Et puis m’assure-t-il, il se retirera à mi-mandat pour laisser la place à quelqu’un de plus jeune, après l’avoir formé. Bien évidemment, ce type de propos, si souvent entendu dans des circonstances similaires, ne me semble guère convaincant.  Mais, dans ce cas, le Président  pense sans aucun doute à son fils Karim,  plutôt impopulaire au Sénégal (il aurait joué un rôle important dans la défaite aux municipales de mars 2009,  de la liste conduite par Pape Diop, président du Sénat et maire sortant, sur la liste duquel il se trouvait et auquel il aurait aimé succéder). Son visage s’éclaire  d’ailleurs en me vantant qualités politiques et les réussites de Karim, « malgré sa jeunesse » (il est né en 1968)  en tant que ministre d’Etat de la coopération et des transports.

L’homme est éminemment sympathique, chaleureux, presque touchant dans sa manière d’essayer de me convaincre des progrès accomplis dans son pays. Lorsque je l’interroge sur l’insuffisance alimentaire vécue l’été précédent par le Sénégal (le déficit vivrier est drastique dans certaines régions du pays, une situation liée au déficit pluviométrique et au manque d’accompagnement des populations à mettre en place des stocks de sécurité alimentaire) et la nécessité de réformes urgentes en ce domaine il me rétorque, avec force chiffres assénés avec une conviction un peu alarmante parce qu’elle semble non feinte,  que le pays se porte très bien et qu’il a justement été un des seuls pays africains à assurer pleinement son alimentation, sans la moindre restriction.

Je ne saurais me prononcer sur le résultat de l’élection. La France se doit d’être neutre face à cette élection. Je me dois de l’être aussi, et m’efforcerai, lors de l’interview télévisée qui suivra immédiatement mon audience, de ne donner aucun signe de soutien éventuel  et de m’en tenir à un exercice de cette  « langue de bois » que je réprouve d’ordinaire.. J’espère surtout que le choix démocratique du peuple Sénégalais pourra s’exprimer en toute liberté, sans recours à cette violence que tout le monde craint ici.

Cette rencontre, la première pour moi avec le Président Wade, aura en tout cas été passionnante,  le moyen de réaffirmer l’intangibilité des liens d’amitié entre nos deux peuples, la force de notre Histoire partagée et la nécessité de travailler ensemble à un progrès commun.

jan 09 2012

Sénégal: audiovisuel extérieur, présence militaire et rencontre avec le Président Wade (6-9 janvier 2012)

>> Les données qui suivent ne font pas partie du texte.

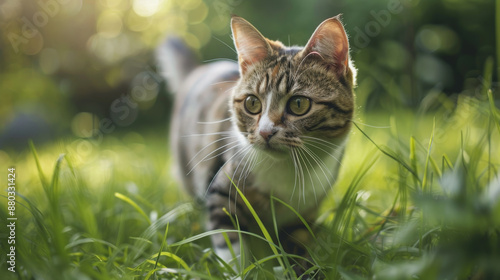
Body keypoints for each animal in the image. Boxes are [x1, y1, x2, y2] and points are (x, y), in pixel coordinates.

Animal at [156, 14, 356, 276]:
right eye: (252, 103)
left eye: (299, 104)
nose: (265, 132)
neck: (289, 170)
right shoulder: (222, 189)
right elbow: (230, 243)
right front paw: (239, 272)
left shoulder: (304, 213)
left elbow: (298, 246)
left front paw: (304, 270)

A peine reconduite dans mes fonctions de présidente déléguée du groupe d’amitié France – Afrique de l’Ouest, présidente pour le Sénégal, j’ai tenu à me rendre à Dakar pour continuer mon travail de suivi des enjeux politiques, sociaux, culturels et économiques de notre présence dans ce pays, mais aussi pour y rencontrer, ce que je n’avais pas eu l’occasion de faire dans mes précédents déplacements dans ce pays (voir le compte rendu de ma visite du 28 octobre au 1er novembre 2010) , le Président Abdoulaye Wade à quelques mois de la fin de son mandat présidentiel avant d’ y rencontrer les acteurs de la vie économique et culturelle, tisser de nouveaux liens, et enrichir les relations du pays qui a vu naître Léopold Sédar SENGHOR.

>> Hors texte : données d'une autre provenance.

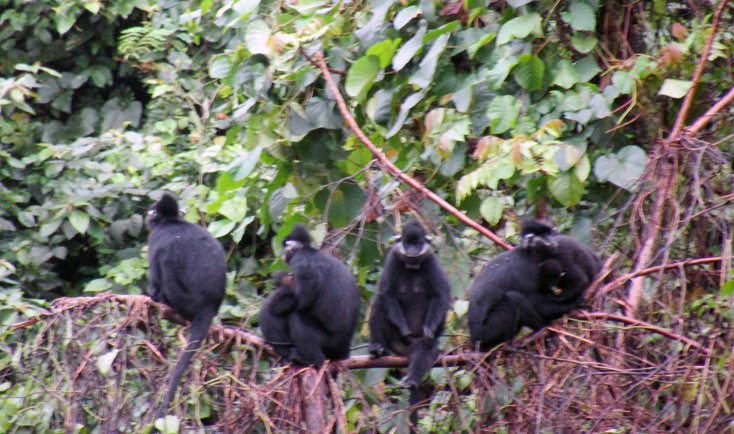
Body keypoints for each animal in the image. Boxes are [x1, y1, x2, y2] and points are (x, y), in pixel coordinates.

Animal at [144, 192, 224, 430]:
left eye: (153, 210)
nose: (148, 214)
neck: (173, 222)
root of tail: (209, 305)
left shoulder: (156, 239)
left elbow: (156, 272)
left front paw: (153, 292)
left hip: (185, 300)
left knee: (165, 262)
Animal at [280, 224, 360, 366]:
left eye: (286, 246)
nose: (282, 253)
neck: (308, 250)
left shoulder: (302, 260)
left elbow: (304, 299)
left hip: (327, 341)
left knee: (297, 317)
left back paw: (311, 360)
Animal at [368, 220, 454, 430]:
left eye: (417, 243)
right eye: (408, 243)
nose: (413, 250)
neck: (412, 265)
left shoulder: (430, 259)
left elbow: (441, 295)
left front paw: (429, 330)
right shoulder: (394, 258)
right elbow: (387, 294)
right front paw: (405, 331)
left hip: (419, 343)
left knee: (426, 349)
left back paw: (412, 381)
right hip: (394, 342)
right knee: (379, 301)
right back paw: (378, 347)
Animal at [468, 217, 600, 350]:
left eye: (551, 234)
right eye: (545, 236)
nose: (554, 241)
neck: (530, 254)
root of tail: (473, 340)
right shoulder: (525, 270)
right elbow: (537, 303)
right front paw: (573, 304)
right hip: (488, 334)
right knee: (512, 299)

Au programme de mon déplacement: un point avec l’Ambassadeur Nicolas Normand sur l’actualité des dossiers de notre relation bilatérale, avec le Conseiller culturel M. Jean-Luc Le Bras et le Service de coopération et d’action culturelle de l’Ambassade (SCAC), une réunion de travail avec la mission « audiovisuel extérieur » de passage au Sénégal sous la direction de l’Ambassadeur Louis de Broissia, une réunion avec le Consul général, M. Alain Jouret et un entretien avec le Commandant des Eléments Français du Sénégal, le Général de Saint-Quentin.